What I Learned at Work this Week: More Difficult SQL Parsing

Mike Diaz
6 min readDec 18, 2021

--

Photo by Jess Bailey Designs from Pexels

This week, I got a request to write a SQL report that counts the number of times users sign up for my company’s service from different pages on a website. Before I started writing, I spent about 15 minutes searching…because I could have sworn I had written a report like that before. It turns out that I had; and I had even written a blog post about it!

That post also used a gif. gifs are fun!

So the good news was that I found my old work. The less-good news is that my use case was a bit more specific this time. Instead of a binary case where the URL source is either the homepage or any other page, I was being asked to track a variety of UTM sources and UTM mediums. This time, I’d have to parse my string to find substrings between two characters. I’d have to learn something new.

UTM Params

Before starting to code, it’s always helpful to understand why we’re being asked to write something. In this case, a client wanted to know the UTM source and UTM medium associated with sign up events. What does that mean?

Here’s a really good resource from Buffer. They explain that UTM stands for Urchin tracking module, named after Urchin Software Corporation, a company acquired by Google in 2005 that laid the groundwork for Google Analytics. UTM parameters can be added to URLs to provide information about how visitors were driven to a website. This is useful for understand what type of marketing is working for a company. Here’s the example provided by the Buffer article:

http://www.example.com/landing-page?utm_source=google&utm_medium=email&utm_campaign=march2012

We have our standard page address, followed by a question mark, then utm_source=, utm_medium=, and utm_campaign=. What do each of these represent?

  • UTM Source: The website that directed a visitor to our site. If someone saw our ad on Facebook, it should say facebook. If someone searched for our site on Google, it’ll say google.
  • UTM Medium: The type of referrer. Twitter and Facebook are social media sites, so if that’s the source, we might want our Medium to say “social.” If someone clicks on a link in a promotional email, we can set it to say “email.”

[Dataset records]
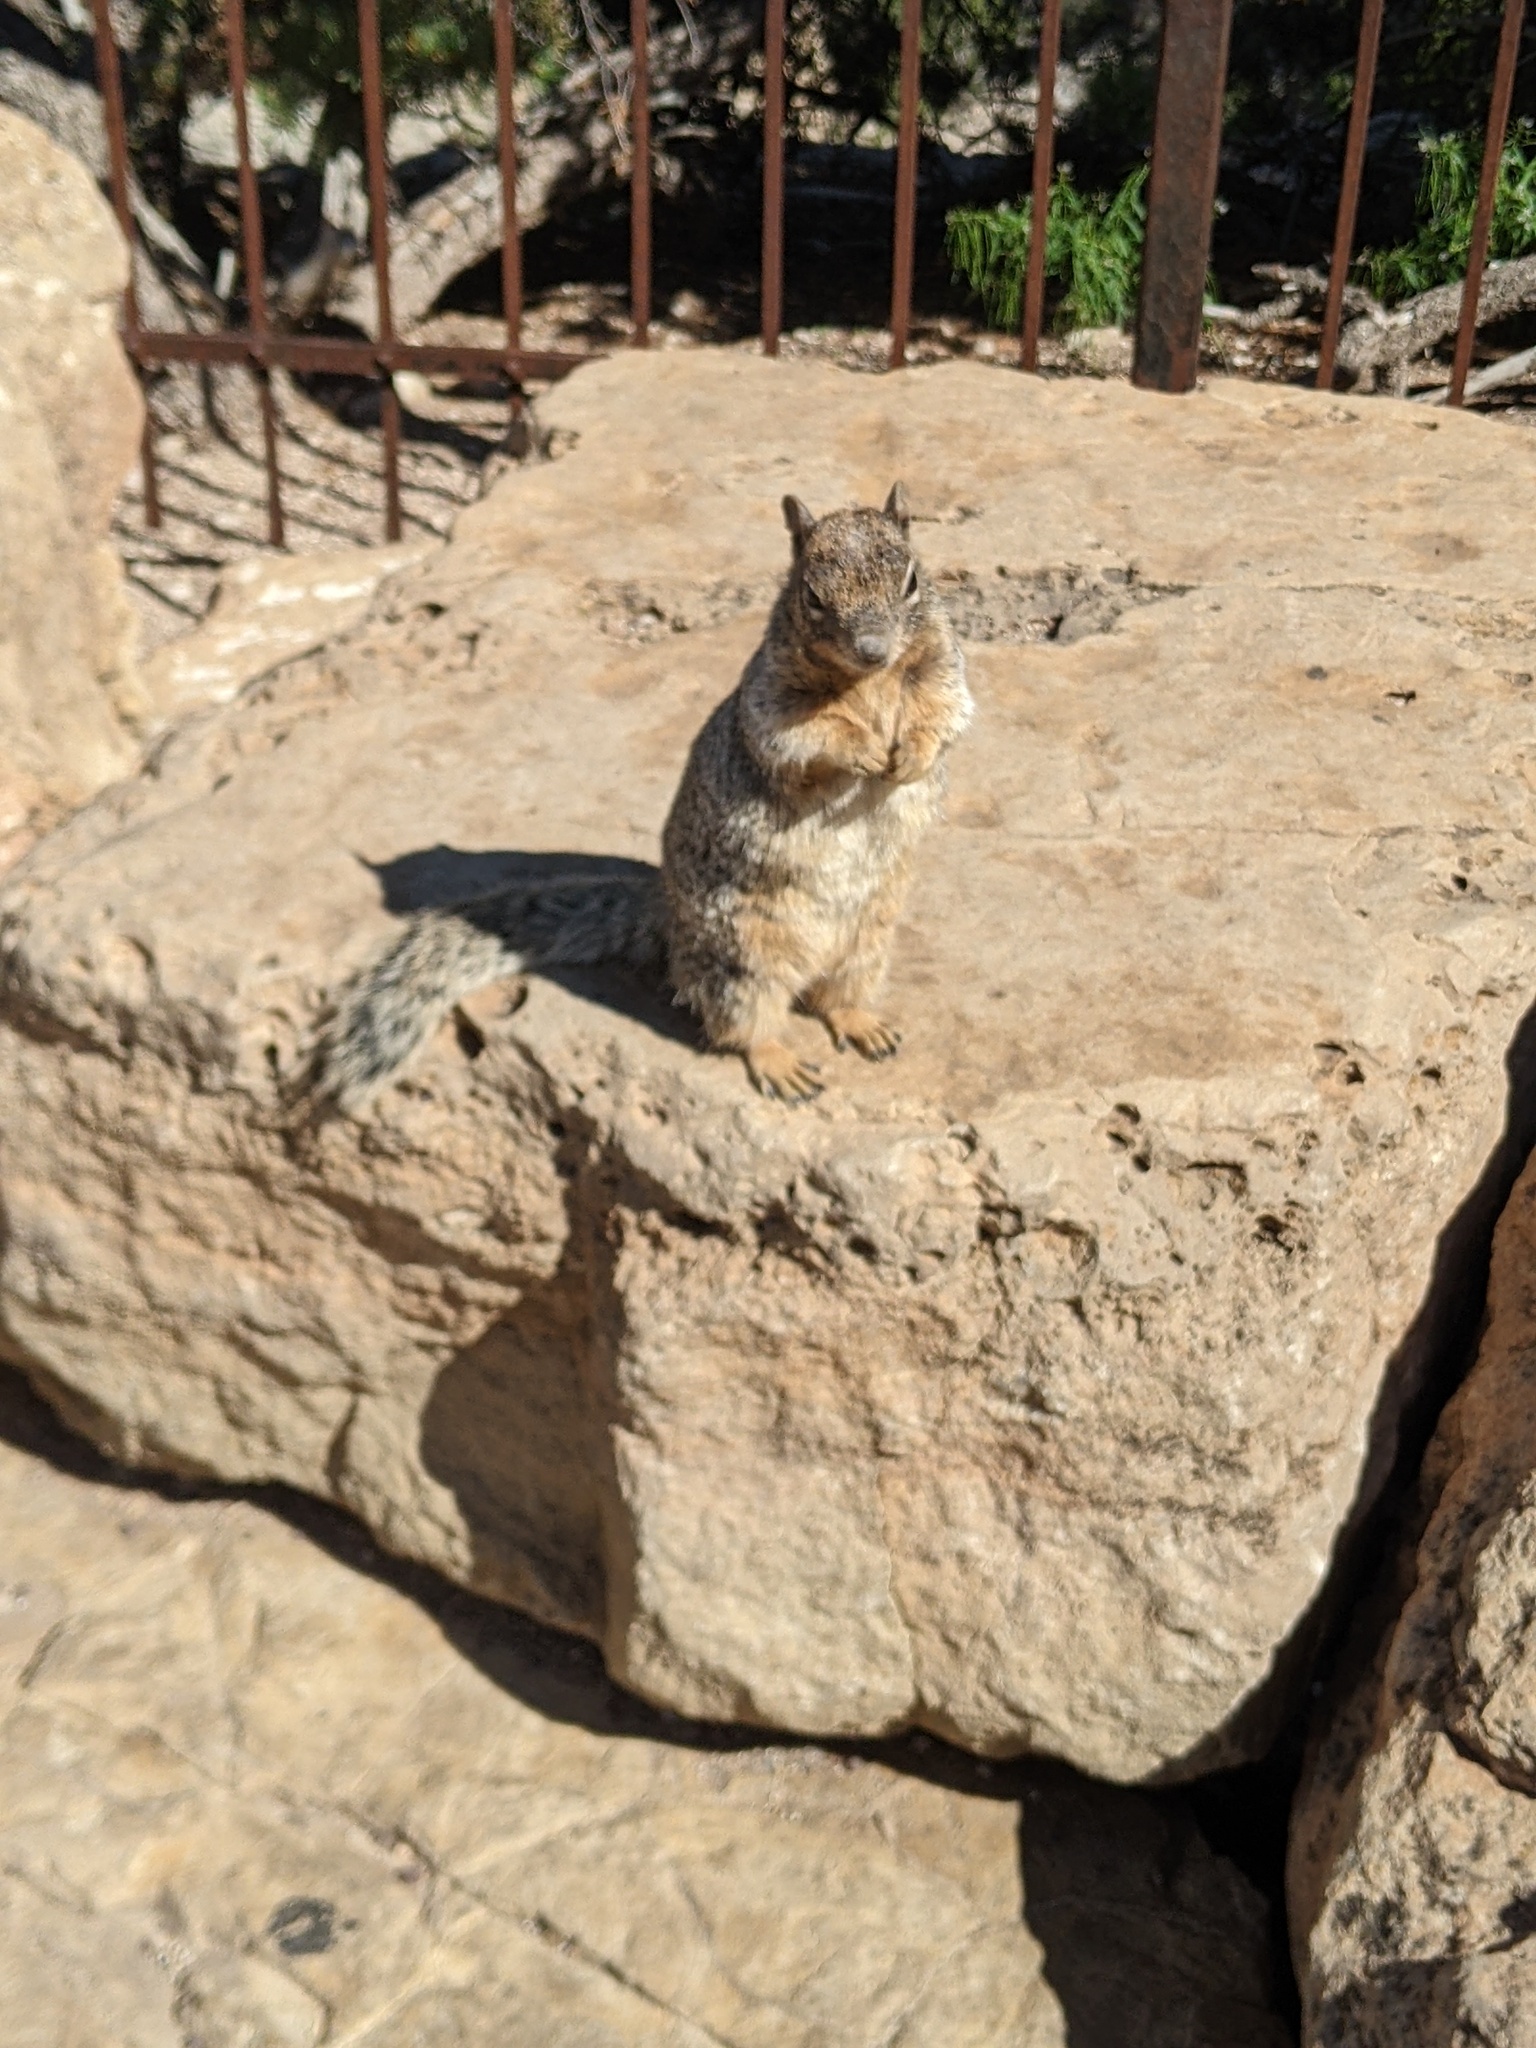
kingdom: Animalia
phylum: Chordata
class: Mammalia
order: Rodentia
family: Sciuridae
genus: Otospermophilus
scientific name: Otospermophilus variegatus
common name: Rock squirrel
---
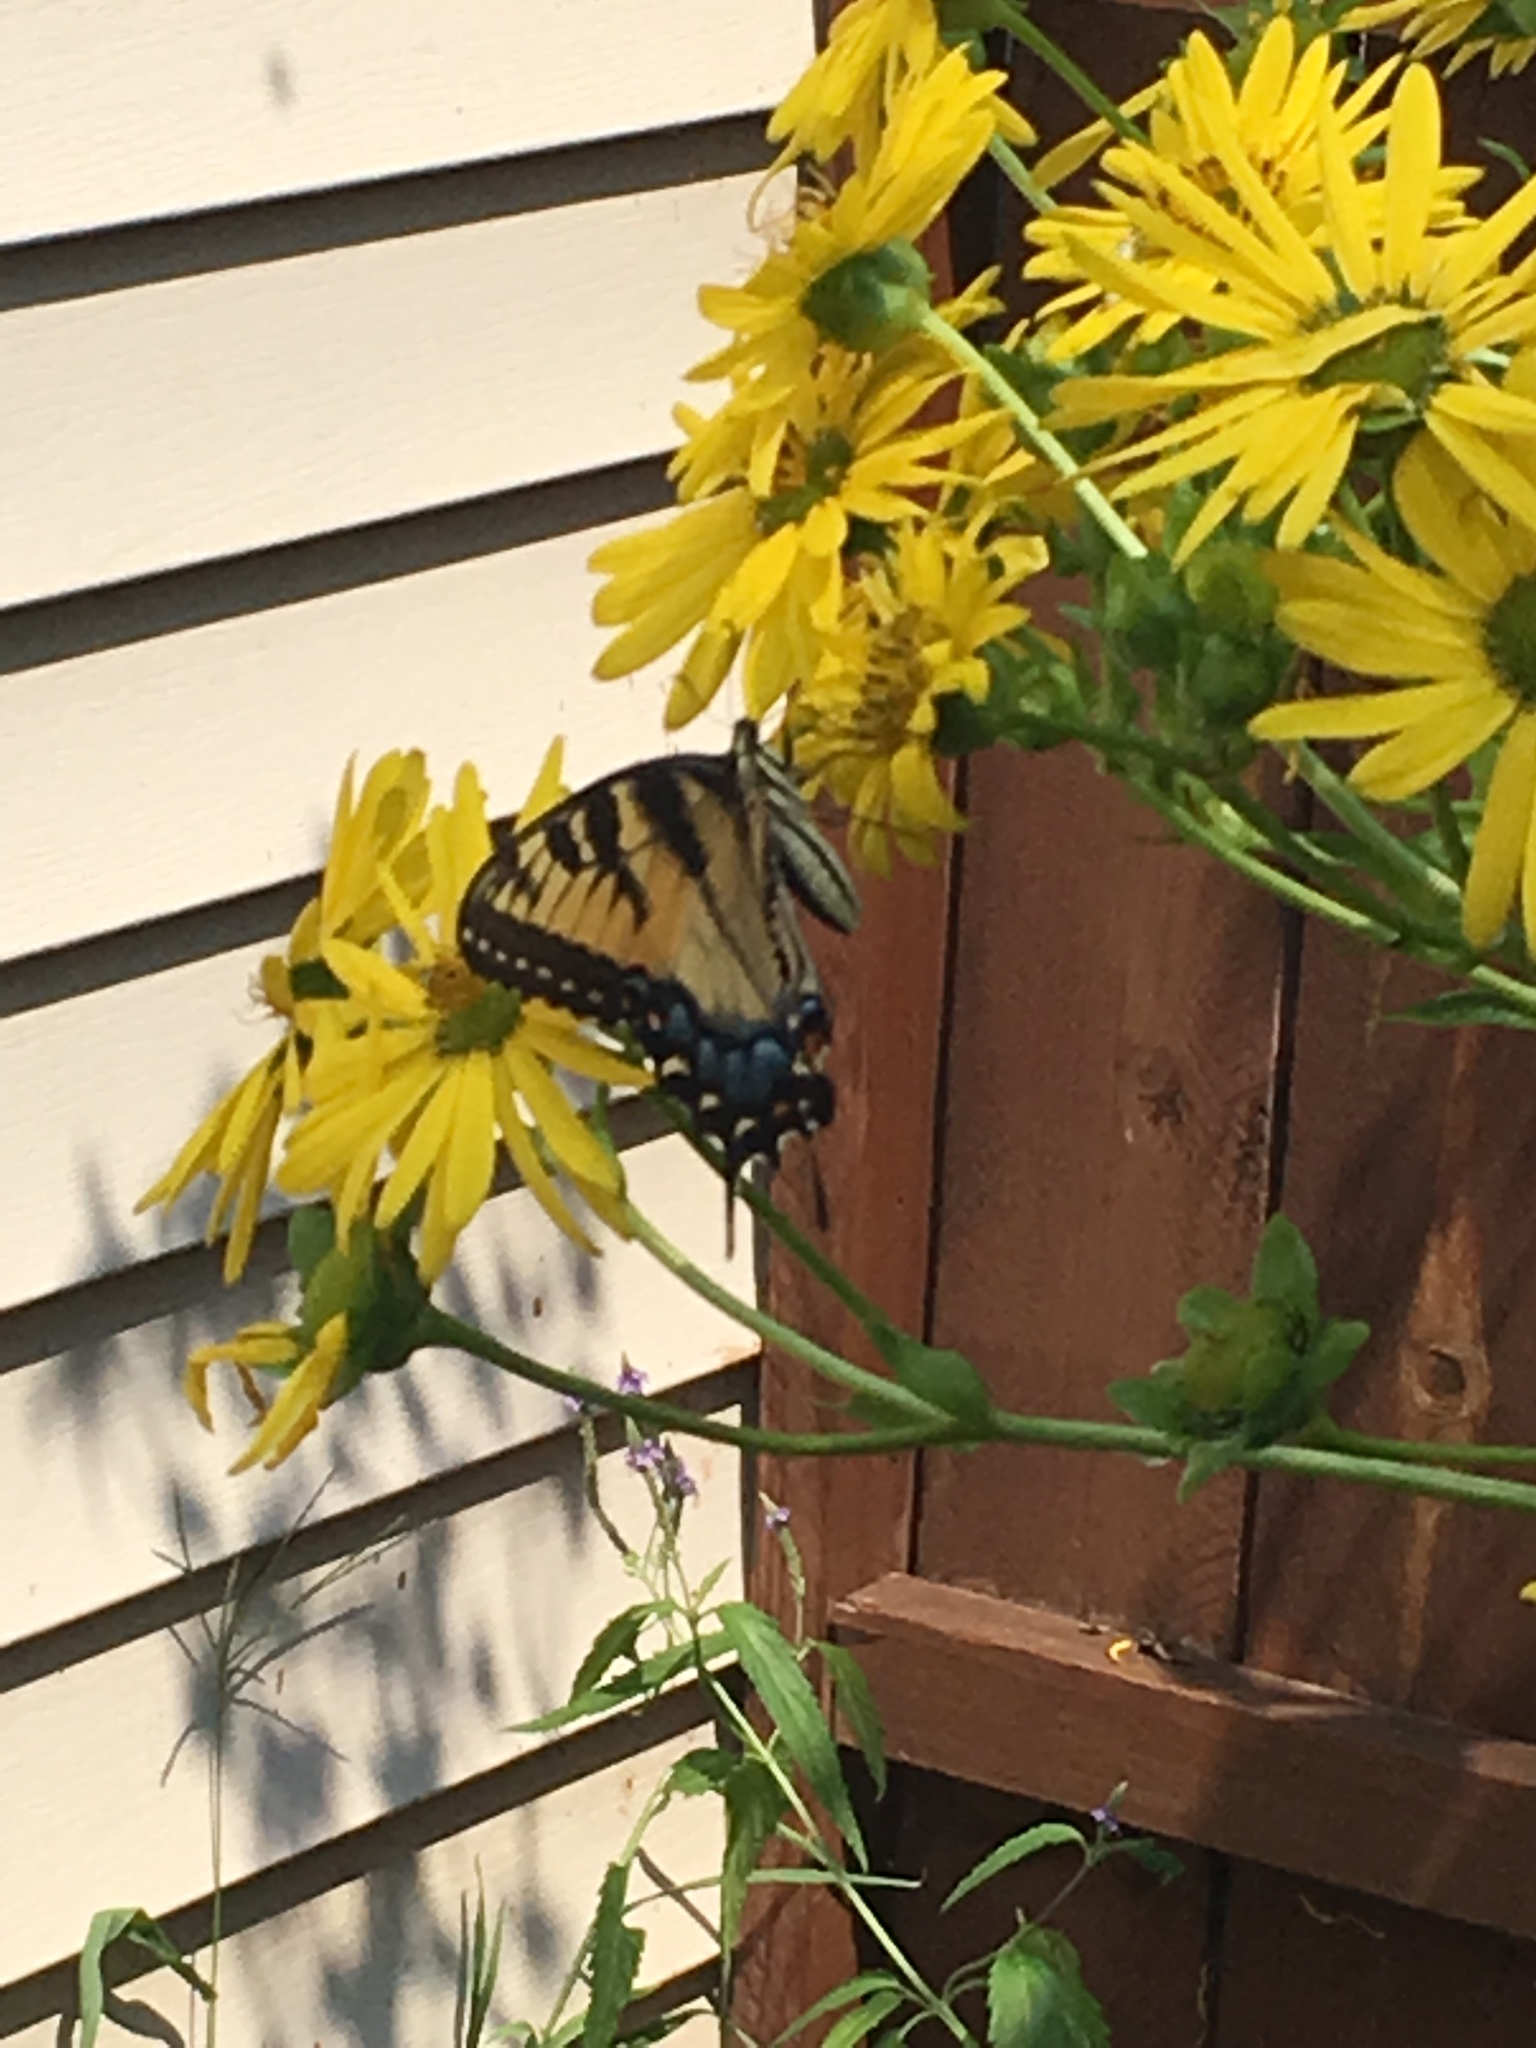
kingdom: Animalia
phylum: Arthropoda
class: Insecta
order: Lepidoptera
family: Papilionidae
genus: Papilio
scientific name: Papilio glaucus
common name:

▶ [List of tasks]
- 1) According to the SQL parsing post, which company acquired Urchin Software Corporation, and in what year?
- 2) Proceed with the SQL parsing post from where it stops.

▶ [Written responses]
- 1) Google acquired it in 2005.

- 2)
  • UTM Campaign: This should be the most specific tag, where we can note the specific promotional push that drove traffic to our site. Looking at the Buffer example, that person must have come from an ad sent in March of 2012.

What I didn’t realize until reading this article is that Google Analytics users have a lot of autonomy when it comes to their UTM settings. They can choose the values they want to append for source, medium, and campaign. As long as we stay consistent and choose something that makes sense to us, we’ll be in good shape.

Now that we better understand why this information might be useful to the client, it’s time to write the report. How can we pull these params out of the URL?

SQL String Parsing

Let’s take a look at one of these URL strings:

https://fakedomain.fake/creative?v=a4bdd118&r=https%3A%2F%2Fwww.fakedomain.com%2Fmens-designer-clothing%3Fintctr%3Dhp_g_mens&w=390&h=663&id=41f5d5f488af4ef197330bf1bea08f2f&l=https%3A%2F%2Fwww.fakedomain.com%2Flong-sleeve-logo-tee%2F105519.html%3Fcolor%3D2026&ss_ref=https%3A%2F%2Fwww.fakedomain.com%2F%3Futm_source%3Dpjn%26utm_medium%3Daffiliate%26utm_campaign%3D242132%26cvosrc%3Daffiliate.pepperjam.242132%26clickId%3D3807140982&t=n&pv=2

You might notice that this isn’t technically a URL string. Besides the fact that part of it is encoded, it also has three different https references. This is actually a network request that includes an encoded URL in it. Fortunately for us, the UTM Source and Medium only appear once, so we don’t have to worry about any duplication or grabbing the wrong values.

Code-wise, we’d like to identify the space in this string that says “utm_source” and get the value after that, but before we start something new. In SQL, we can use SUBSTRING to do that:

SUBSTRING(string, start, length)

Now I’ll say that the person who wrote this function certainly had a reason for the way it works. They are almost certainly a better programmer than I and they very well may have written a function that works for the majority of use cases. But this function is a problem for me because I don’t know the length of the string I am trying to grab. My UTM Source could be f-a-c-e-b-o-o-k (8) or t-w-i-t-t-e-r (7) or, like it is in this case p-j-n (3). To figure out the third argument here, we’ll have to get clever. But first, let’s figure out the other two.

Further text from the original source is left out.